Garry Kasparov visiting European Capital of Culture
Political change is at the gates of Russia and President Vladimir Putin will not stay in office for the next six years, one of the leaders of the country's opposition, chess master Garry Kasparov, believes. The regime is not tough enough to prevent the changes over the coming two or three years, he said in Maribor on Monday.
Kasparov, who visited the 2012 European Capital of Culture to sign a letter of intent to establish a chess academy in Maribor, stressed that discontent over political, economic and social situation in the country was growing, as people are starting to realise that the important question is what direction the regime will take after Putin.
"The algorithm of political thought in Russia must change. Instead of expecting a new hero, tsar, dictator to save the country, the belief in strong institutions must grow... More and more people in Russia believe that strong presidency doesn't not help the country but is rather a curse."
Commenting on the dynamics of the process of change, Kasparov stressed that it could slow down or speed up. However, he believes that "the next two to three years will be a very important period in modern Russian politics, because the country will undergo change that may take it into any direction."
"Hopefully, the country will survive and be reborn as a democratic republic," the chess master stressed.
He believes that, while it may not seem so from abroad, the opposition is doing well. Kasparov added that the opposition must remain committed to non-violent resistance.
Comparing politics to chess, he stressed that chess had rules that cannot be violated, while "there are certain rules in the world of politics and economy, but governments can play their own games".
Kasparov noted that in chess "the first step to success is to be very objective in evaluating the position".
"I think that no solution can be found unless political and business leaders as well as the general public are willing to look into the harsh reality and recognise the depths of the problem... Problems cannot be cured by simple mundane measures," he added.

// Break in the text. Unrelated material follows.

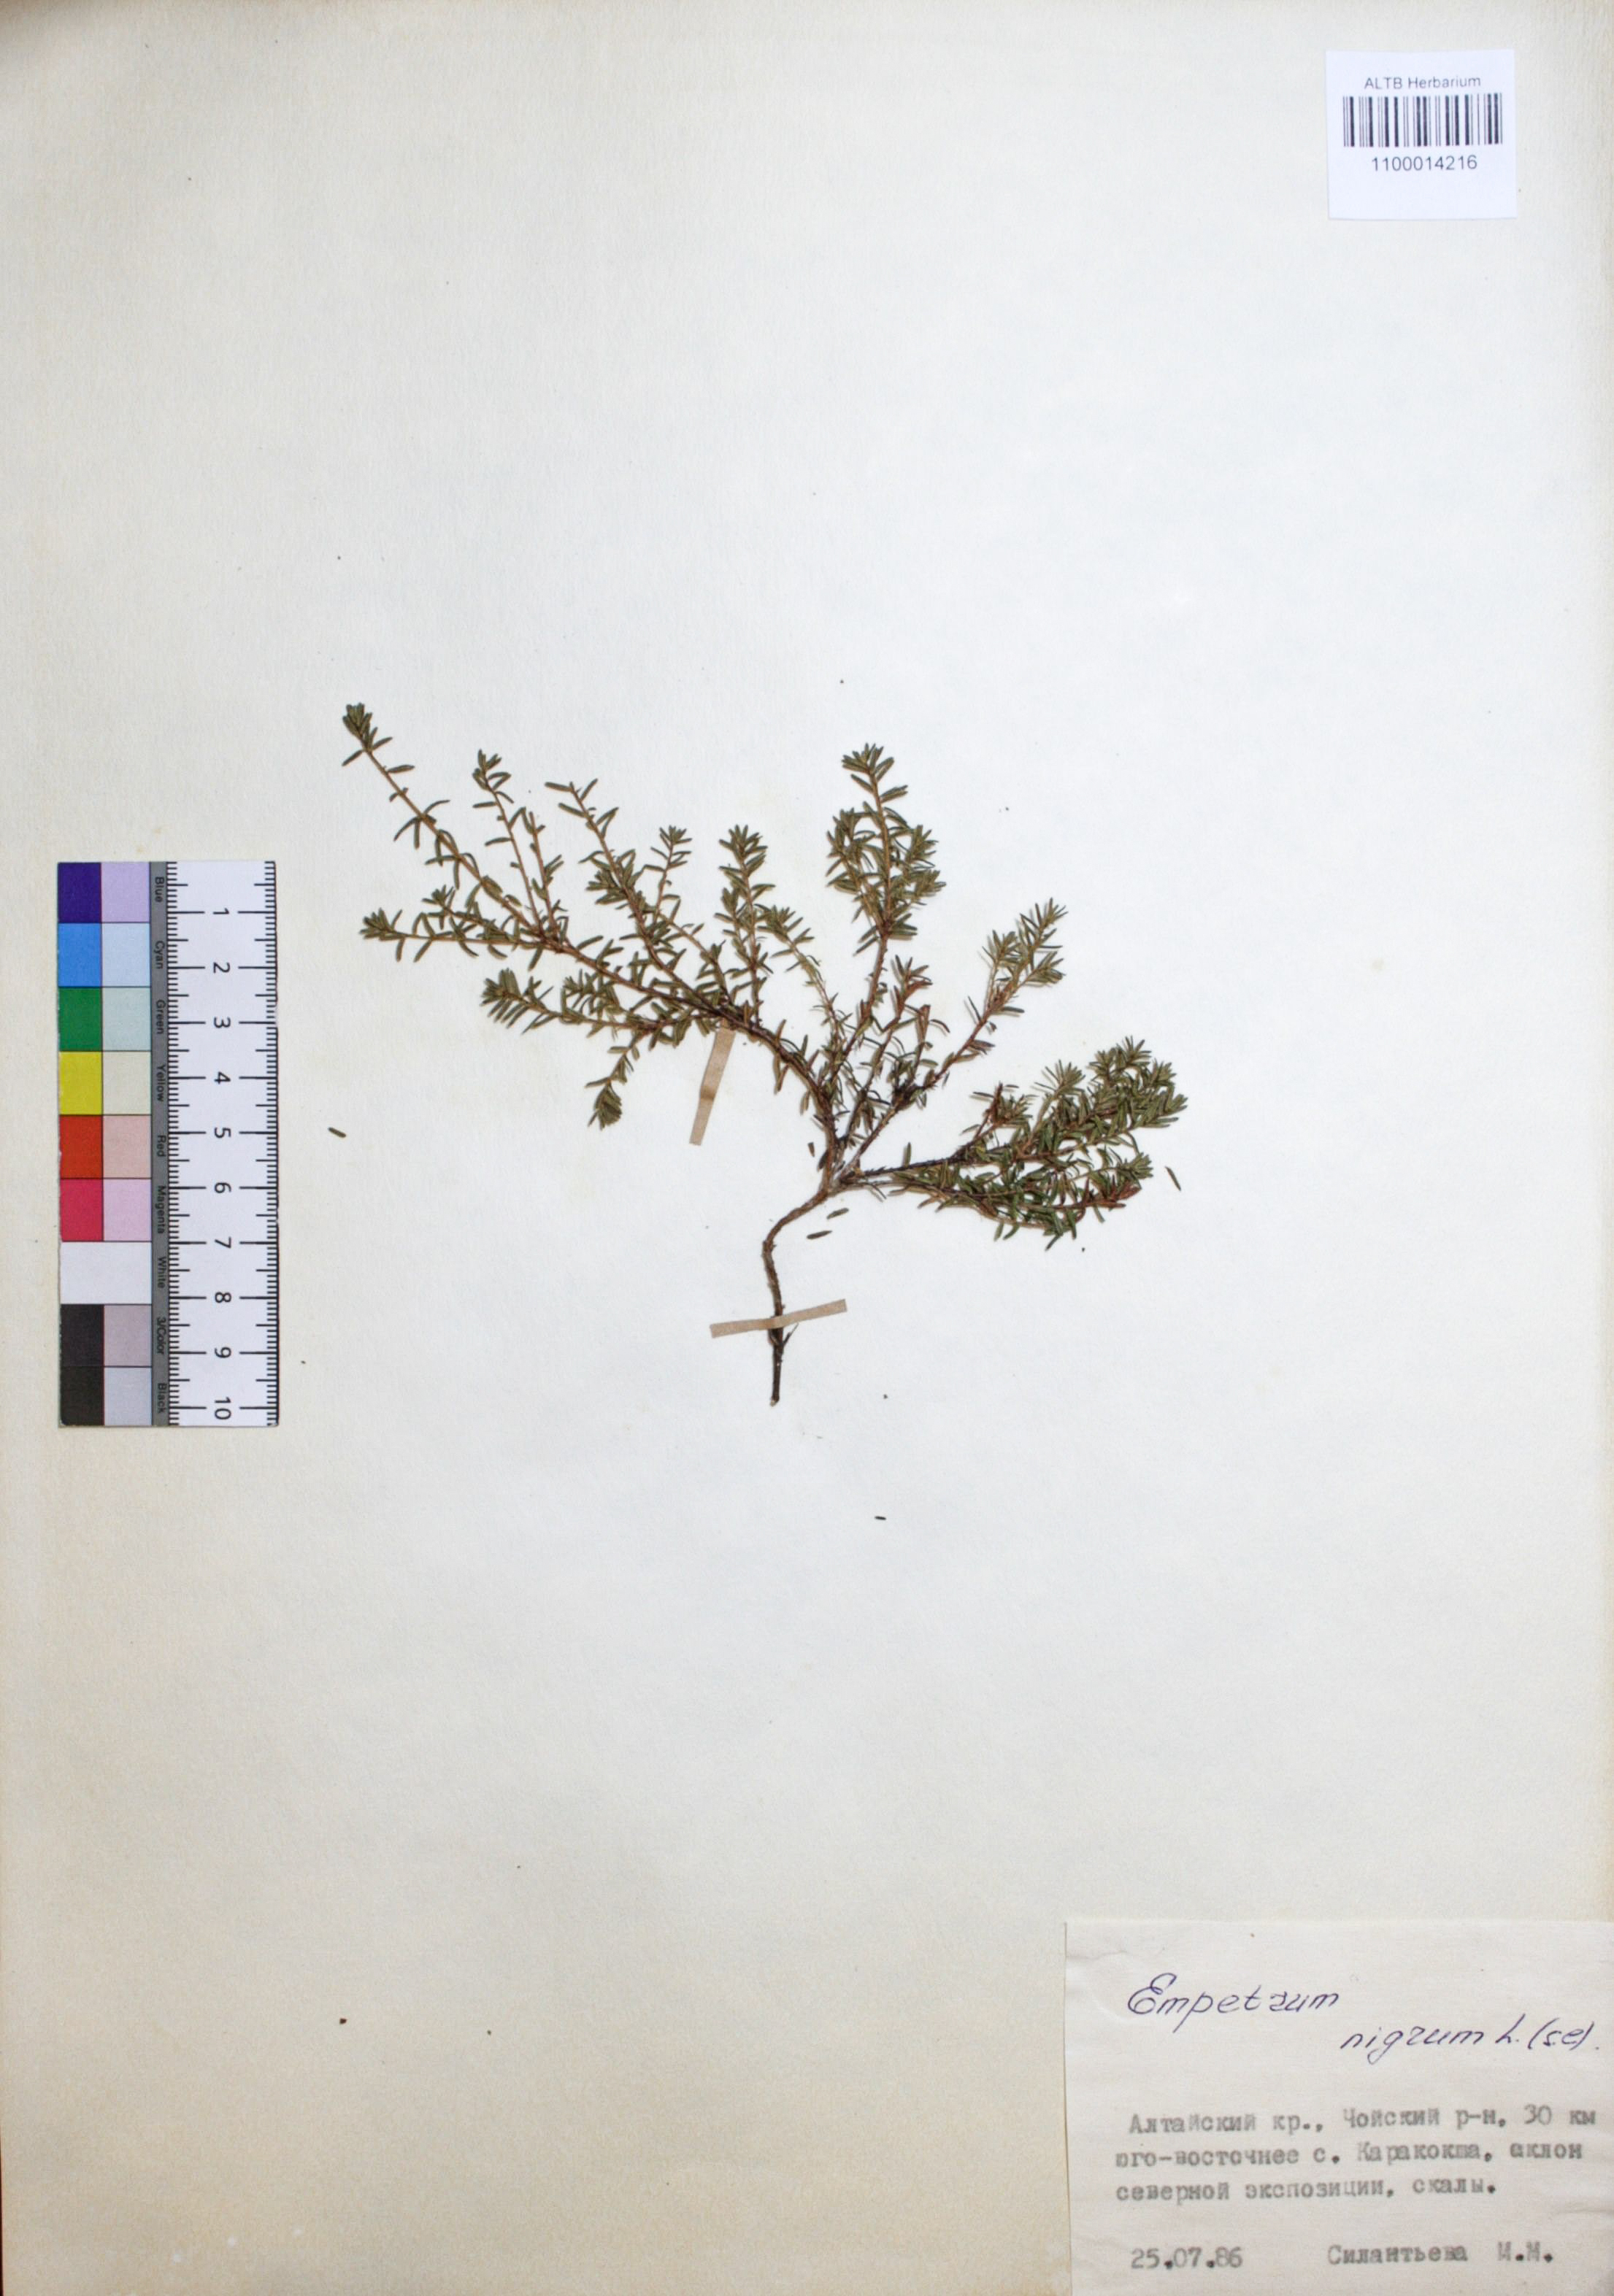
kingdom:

Coming to Maribor as a guest of the European Culture Capital, Kasparov attended the closing event of the World Youth Chess Championships in Maribor on Sunday, and signed the letter of intent today. According to him, the academy will have an important role in the development of European chess.
The academy, which is to open officially in January, will work as other Kasparov's academies in the US and Africa, being operated remotely with the master visiting Maribor for a fortnight once per year.